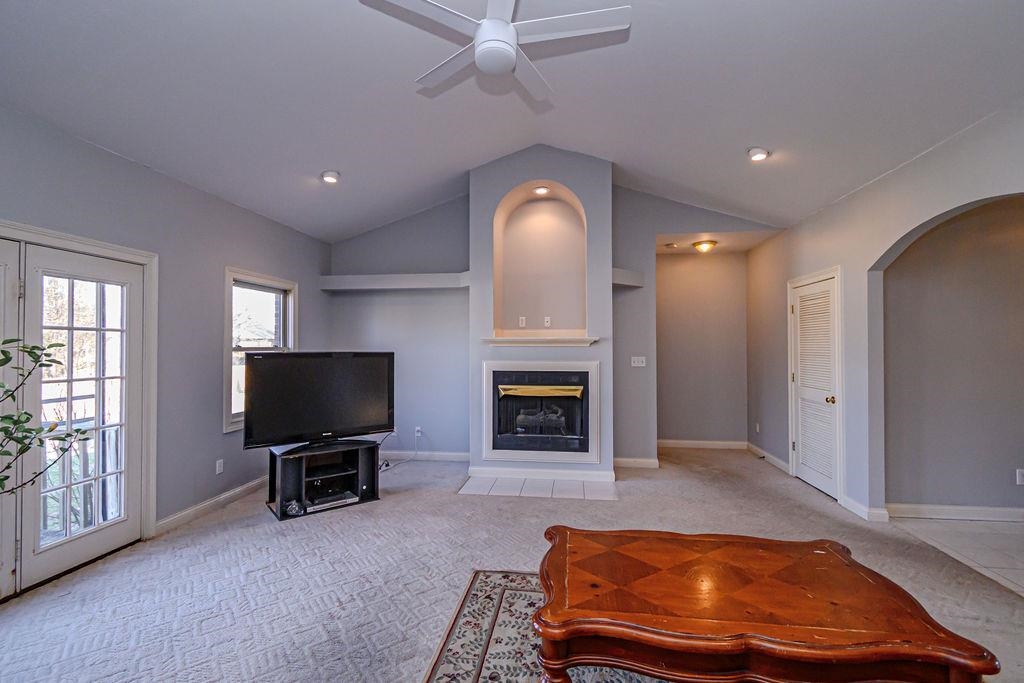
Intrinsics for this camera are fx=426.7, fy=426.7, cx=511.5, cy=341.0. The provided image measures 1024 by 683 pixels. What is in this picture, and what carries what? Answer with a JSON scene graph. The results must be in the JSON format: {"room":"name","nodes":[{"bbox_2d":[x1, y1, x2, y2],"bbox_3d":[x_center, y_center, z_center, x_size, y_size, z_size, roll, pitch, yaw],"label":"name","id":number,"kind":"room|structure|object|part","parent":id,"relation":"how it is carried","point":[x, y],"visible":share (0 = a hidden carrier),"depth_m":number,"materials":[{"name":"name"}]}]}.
{"room":"living room","nodes":[
{"label":"living room","id":0,"kind":"room"},
{"bbox_2d":[0,100,331,588],"bbox_3d":[-2.831,0.035,2.188,0.158,2.799,6.871,0,-1,7],"label":"left wall","id":1,"kind":"structure","parent":0,"point":[231,251],"depth_m":3.37,"materials":[{"name":"grey paint"}]},
{"bbox_2d":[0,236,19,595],"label":"french door","id":2,"kind":"structure","parent":1,"relation":"in","point":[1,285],"depth_m":2.38,"materials":[{"name":"white paint"}]},
{"bbox_2d":[7,240,149,596],"bbox_3d":[-2.867,0.406,2.407,0.177,2.031,1.718,0,-1,7],"label":"french door","id":3,"kind":"structure","parent":1,"relation":"in","point":[125,377],"depth_m":2.72,"materials":[{"name":"white glass"}]},
{"bbox_2d":[154,475,270,533],"bbox_3d":[-2.535,1.404,4.082,0.017,0.099,2.192,0,-1,7],"label":"baseboard","id":4,"kind":"structure","parent":1,"relation":"attached to","point":[223,496],"depth_m":3.61,"materials":[{"name":"white paint"}]},
{"bbox_2d":[215,459,224,473],"bbox_3d":[-2.567,1.101,3.756,0.010,0.117,0.073,0,-1,7],"label":"wall socket","id":5,"kind":"object","parent":1,"relation":"attached to","point":[221,468],"visible":0.97,"depth_m":3.75,"materials":[{"name":"white plastic"}]},
{"bbox_2d":[223,267,296,432],"bbox_3d":[-2.560,0.107,4.330,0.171,1.518,0.998,0,-1,7],"label":"window","id":6,"kind":"structure","parent":1,"relation":"in","point":[291,343],"depth_m":4.27,"materials":[{"name":"white glass"}]},
{"bbox_2d":[0,446,1022,682],"bbox_3d":[0.115,1.485,2.332,6.455,0.107,7.974,0,-1,7],"label":"carpet floor","id":7,"kind":"structure","parent":0,"point":[481,506],"depth_m":2.60,"materials":[{"name":"grey carpet"}]},
{"bbox_2d":[0,335,88,497],"bbox_3d":[-2.336,0.608,1.725,0.722,1.419,0.833,0,-1,7],"label":"plant","id":8,"kind":"object","parent":7,"relation":"on","point":[11,419],"visible":0.99,"depth_m":1.92,"materials":[{"name":"green plant"}]},
{"bbox_2d":[265,440,380,520],"bbox_3d":[-1.701,1.213,3.854,0.893,0.486,0.462,1,-1,-38],"label":"tv stand","id":9,"kind":"object","parent":7,"relation":"on","point":[361,462],"visible":0.83,"depth_m":3.77,"materials":[{"name":"black wood"}]},
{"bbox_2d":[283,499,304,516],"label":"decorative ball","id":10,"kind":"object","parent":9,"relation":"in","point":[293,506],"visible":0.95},
{"bbox_2d":[244,351,395,451],"bbox_3d":[-1.668,0.519,3.804,1.260,0.822,0.268,1,-1,-39],"label":"television","id":11,"kind":"object","parent":9,"relation":"on","point":[333,373],"visible":0.99,"depth_m":3.74,"materials":[{"name":"black plastic"}]},
{"bbox_2d":[303,490,357,511],"bbox_3d":[-1.626,1.378,3.754,0.407,0.050,0.285,1,-1,-37],"label":"media player","id":12,"kind":"object","parent":9,"relation":"in","point":[337,496],"visible":0.89,"depth_m":3.68},
{"bbox_2d":[458,473,617,500],"bbox_3d":[0.275,1.440,4.253,1.540,0.009,0.653,0,-1,7],"label":"tile hearth","id":13,"kind":"object","parent":7,"relation":"on","point":[578,484],"visible":0.97,"depth_m":4.19,"materials":[{"name":"white tile"}]},
{"bbox_2d":[421,570,666,680],"bbox_3d":[0.745,1.409,1.382,2.443,0.012,2.259,0,-1,7],"label":"area rug","id":14,"kind":"object","parent":7,"relation":"on","point":[493,576],"visible":0.52,"depth_m":2.02,"materials":[{"name":"carpet"}]},
{"bbox_2d":[528,524,999,682],"bbox_3d":[0.767,1.152,1.677,1.396,0.495,0.861,0,-1,7],"label":"coffee table","id":15,"kind":"object","parent":14,"relation":"on","point":[546,610],"visible":1,"depth_m":1.43,"materials":[{"name":"brown wood"}]},
{"bbox_2d":[0,0,1023,243],"bbox_3d":[0.213,-1.794,2.208,6.397,0.202,7.398,0,-1,7],"label":"ceiling","id":16,"kind":"structure","parent":0,"point":[744,136],"depth_m":2.75,"materials":[{"name":"white paint"}]},
{"bbox_2d":[320,169,340,183],"bbox_3d":[-1.675,-1.519,3.938,0.180,0.062,0.180,0,-1,7],"label":"recessed light","id":17,"kind":"object","parent":16,"relation":"in","point":[327,176],"visible":0.99,"depth_m":3.90,"materials":[{"name":"white"}]},
{"bbox_2d":[359,0,629,101],"bbox_3d":[-0.068,-1.565,2.053,1.205,0.489,1.208,0,-1,-30],"label":"ceiling fan","id":18,"kind":"object","parent":16,"relation":"hanging from","point":[485,24],"visible":0.98,"depth_m":1.99,"materials":[{"name":"white"}]},
{"bbox_2d":[747,147,769,161],"bbox_3d":[2.016,-1.527,3.488,0.175,0.058,0.176,0,-1,7],"label":"recessed light","id":19,"kind":"object","parent":16,"relation":"in","point":[756,152],"visible":0.99,"depth_m":3.45,"materials":[{"name":"white"}]},
{"bbox_2d":[466,146,612,481],"bbox_3d":[0.308,-0.305,4.728,1.525,3.565,0.688,0,-1,7],"label":"chimney wall","id":20,"kind":"structure","parent":0,"point":[473,216],"depth_m":4.60,"materials":[{"name":"paint"}]},
{"bbox_2d":[482,335,598,346],"bbox_3d":[0.292,0.002,4.493,1.279,0.082,0.300,0,-1,7],"label":"mantel shelf","id":21,"kind":"object","parent":20,"relation":"attached to","point":[590,341],"visible":0.99,"depth_m":4.41,"materials":[{"name":"white"}]},
{"bbox_2d":[490,180,590,339],"bbox_3d":[0.337,-0.804,4.686,1.151,1.600,0.406,0,-1,7],"label":"arched niche","id":22,"kind":"object","parent":20,"relation":"in","point":[536,206],"visible":0.88,"depth_m":4.82,"materials":[{"name":"paint"}]},
{"bbox_2d":[518,315,526,327],"bbox_3d":[0.113,-0.216,4.750,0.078,0.122,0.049,0,-1,7],"label":"wall outlet","id":23,"kind":"object","parent":22,"relation":"attached to","point":[524,317],"visible":0.98,"depth_m":4.74,"materials":[{"name":"white"}]},
{"bbox_2d":[533,186,549,195],"bbox_3d":[0.314,-1.606,4.546,0.161,0.057,0.157,0,-1,7],"label":"recessed light","id":24,"kind":"object","parent":22,"relation":"in","point":[542,190],"visible":0.97,"depth_m":4.54,"materials":[{"name":"white"}]},
{"bbox_2d":[543,315,551,326],"bbox_3d":[0.394,-0.218,4.744,0.077,0.120,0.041,0,-1,7],"label":"wall outlet","id":25,"kind":"object","parent":22,"relation":"attached to","point":[546,319],"visible":0.98,"depth_m":4.74,"materials":[{"name":"white plastic"}]},
{"bbox_2d":[481,360,600,463],"bbox_3d":[0.326,0.740,4.553,1.270,1.030,0.373,0,-1,7],"label":"fireplace","id":26,"kind":"object","parent":20,"relation":"in","point":[489,373],"visible":0.99,"depth_m":4.47,"materials":[{"name":"white"}]},
{"bbox_2d":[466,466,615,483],"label":"baseboard","id":27,"kind":"structure","parent":20,"relation":"attached to","point":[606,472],"depth_m":4.46,"materials":[{"name":"white paint"}]},
{"bbox_2d":[324,168,779,470],"bbox_3d":[0.287,-0.236,5.159,5.428,3.420,0.157,0,-1,7],"label":"back wall","id":28,"kind":"structure","parent":0,"point":[343,337],"depth_m":5.19,"materials":[{"name":"grey paint"}]},
{"bbox_2d":[319,272,468,290],"bbox_3d":[-1.336,-0.711,5.144,1.908,0.149,0.275,0,-1,7],"label":"wall shelf","id":29,"kind":"object","parent":28,"relation":"attached to","point":[355,277],"visible":0.87,"depth_m":5.04,"materials":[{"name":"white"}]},
{"bbox_2d":[414,426,421,437],"bbox_3d":[-1.152,1.111,5.242,0.081,0.123,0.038,0,-1,7],"label":"wall socket","id":30,"kind":"object","parent":28,"relation":"attached to","point":[419,429],"visible":0.92,"depth_m":5.24,"materials":[{"name":"white plastic"}]},
{"bbox_2d":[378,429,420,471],"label":"power cord","id":31,"kind":"object","parent":30,"relation":"attached to","point":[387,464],"visible":0.71,"depth_m":5.10,"materials":[{"name":"white plastic"}]},
{"bbox_2d":[379,450,470,461],"bbox_3d":[-1.404,1.412,5.276,2.117,0.100,0.015,0,-1,7],"label":"baseboard","id":32,"kind":"structure","parent":28,"relation":"attached to","point":[451,456],"depth_m":5.24,"materials":[{"name":"white paint"}]},
{"bbox_2d":[612,267,644,287],"bbox_3d":[1.224,-0.704,4.785,0.436,0.143,0.449,0,-1,7],"label":"wall shelf","id":33,"kind":"object","parent":28,"relation":"attached to","point":[618,281],"visible":0.58,"depth_m":4.69,"materials":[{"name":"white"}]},
{"bbox_2d":[614,457,659,468],"bbox_3d":[1.374,1.403,4.938,0.653,0.102,0.019,0,-1,7],"label":"baseboard","id":34,"kind":"structure","parent":28,"relation":"attached to","point":[650,460],"depth_m":4.93,"materials":[{"name":"white paint"}]},
{"bbox_2d":[631,355,645,367],"bbox_3d":[1.467,0.236,4.951,0.175,0.131,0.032,0,-1,7],"label":"light switch","id":35,"kind":"object","parent":28,"relation":"attached to","point":[644,365],"visible":0.99,"depth_m":4.95,"materials":[{"name":"white plastic"}]},
{"bbox_2d":[654,250,748,446],"bbox_3d":[2.474,0.110,5.925,1.655,2.716,0.133,0,-1,7],"label":"hallway wall","id":36,"kind":"structure","parent":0,"point":[676,267],"depth_m":5.84,"materials":[{"name":"grey paint"}]},
{"bbox_2d":[656,439,747,449],"bbox_3d":[2.506,1.414,5.872,1.516,0.106,0.017,0,-1,7],"label":"baseboard","id":37,"kind":"structure","parent":36,"relation":"attached to","point":[660,441],"depth_m":5.86,"materials":[{"name":"white paint"}]},
{"bbox_2d":[655,230,779,254],"bbox_3d":[2.391,-1.295,5.358,1.731,0.112,1.106,0,-1,7],"label":"hallway ceiling","id":38,"kind":"structure","parent":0,"point":[688,239],"depth_m":5.25,"materials":[{"name":"paint"}]},
{"bbox_2d":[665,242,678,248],"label":"smoke detector","id":39,"kind":"object","parent":38,"relation":"attached to","point":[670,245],"visible":0.99,"depth_m":5.33,"materials":[{"name":"white"}]},
{"bbox_2d":[692,239,717,252],"bbox_3d":[2.424,-1.185,5.368,0.288,0.112,0.293,0,-1,7],"label":"ceiling light","id":40,"kind":"object","parent":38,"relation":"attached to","point":[700,243],"visible":0.99,"depth_m":5.29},
{"bbox_2d":[745,97,1023,528],"bbox_3d":[2.756,-0.031,1.927,0.139,2.927,7.830,0,-1,7],"label":"right wall","id":41,"kind":"structure","parent":0,"point":[896,180],"depth_m":3.53,"materials":[{"name":"paint"}]},
{"bbox_2d":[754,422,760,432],"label":"wall socket","id":42,"kind":"object","parent":41,"relation":"attached to","point":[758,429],"visible":0.99,"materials":[{"name":"white plastic"}]},
{"bbox_2d":[748,442,790,474],"bbox_3d":[3.099,1.403,5.231,0.019,0.105,1.307,0,-1,7],"label":"baseboard","id":43,"kind":"structure","parent":41,"relation":"attached to","point":[772,460],"depth_m":5.05,"materials":[{"name":"white paint"}]},
{"bbox_2d":[788,269,840,501],"bbox_3d":[3.007,0.426,4.285,0.096,2.031,0.811,0,-1,7],"label":"louvered door","id":44,"kind":"structure","parent":41,"relation":"in","point":[808,478],"depth_m":4.22,"materials":[{"name":"white paint"}]},
{"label":"knob","id":45,"kind":"part","parent":44,"relation":"part of","materials":[{"name":"gold metal"}]},
{"bbox_2d":[841,496,889,522],"bbox_3d":[2.874,1.379,3.520,0.022,0.106,0.493,0,-1,7],"label":"baseboard","id":46,"kind":"structure","parent":41,"relation":"attached to","point":[854,510],"depth_m":3.47,"materials":[{"name":"white paint"}]},
{"bbox_2d":[881,197,1023,517],"bbox_3d":[4.440,0.080,3.445,3.293,2.724,0.131,0,-1,7],"label":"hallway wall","id":47,"kind":"structure","parent":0,"point":[992,484],"depth_m":3.47,"materials":[{"name":"paint"}]},
{"bbox_2d":[883,502,1023,522],"bbox_3d":[4.474,1.385,3.337,3.075,0.105,0.017,0,-1,7],"label":"baseboard","id":48,"kind":"structure","parent":47,"relation":"attached to","point":[966,508],"depth_m":3.45,"materials":[{"name":"white paint"}]},
{"bbox_2d":[1015,468,1023,484],"bbox_3d":[4.053,1.075,3.385,0.072,0.117,0.009,0,-1,7],"label":"wall socket","id":49,"kind":"object","parent":47,"relation":"attached to","point":[1020,478],"visible":0.99,"depth_m":3.39,"materials":[{"name":"white plastic"}]},
{"bbox_2d":[891,514,1023,597],"bbox_3d":[4.134,1.468,2.247,2.757,0.098,2.804,0,-1,7],"label":"tile floor","id":50,"kind":"structure","parent":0,"point":[1020,558],"depth_m":3.03,"materials":[{"name":"tile"}]},
{"label":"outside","id":51,"kind":"structure","parent":0,"visible":0},
{"label":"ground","id":52,"kind":"structure","parent":51,"visible":0},
{"bbox_2d":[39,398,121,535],"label":"balcony railing","id":53,"kind":"object","parent":52,"relation":"on","point":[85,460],"visible":0.34,"depth_m":3.34,"materials":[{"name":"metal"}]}
]}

========================

- BRIEF:
Report back each line of the entries that holds the string "black".

- RESULT OF THE EXERCISE:
{"bbox_2d":[265,440,380,520],"bbox_3d":[-1.701,1.213,3.854,0.893,0.486,0.462,1,-1,-38],"label":"tv stand","id":9,"kind":"object","parent":7,"relation":"on","point":[361,462],"visible":0.83,"depth_m":3.77,"materials":[{"name":"black wood"}]},
{"bbox_2d":[244,351,395,451],"bbox_3d":[-1.668,0.519,3.804,1.260,0.822,0.268,1,-1,-39],"label":"television","id":11,"kind":"object","parent":9,"relation":"on","point":[333,373],"visible":0.99,"depth_m":3.74,"materials":[{"name":"black plastic"}]},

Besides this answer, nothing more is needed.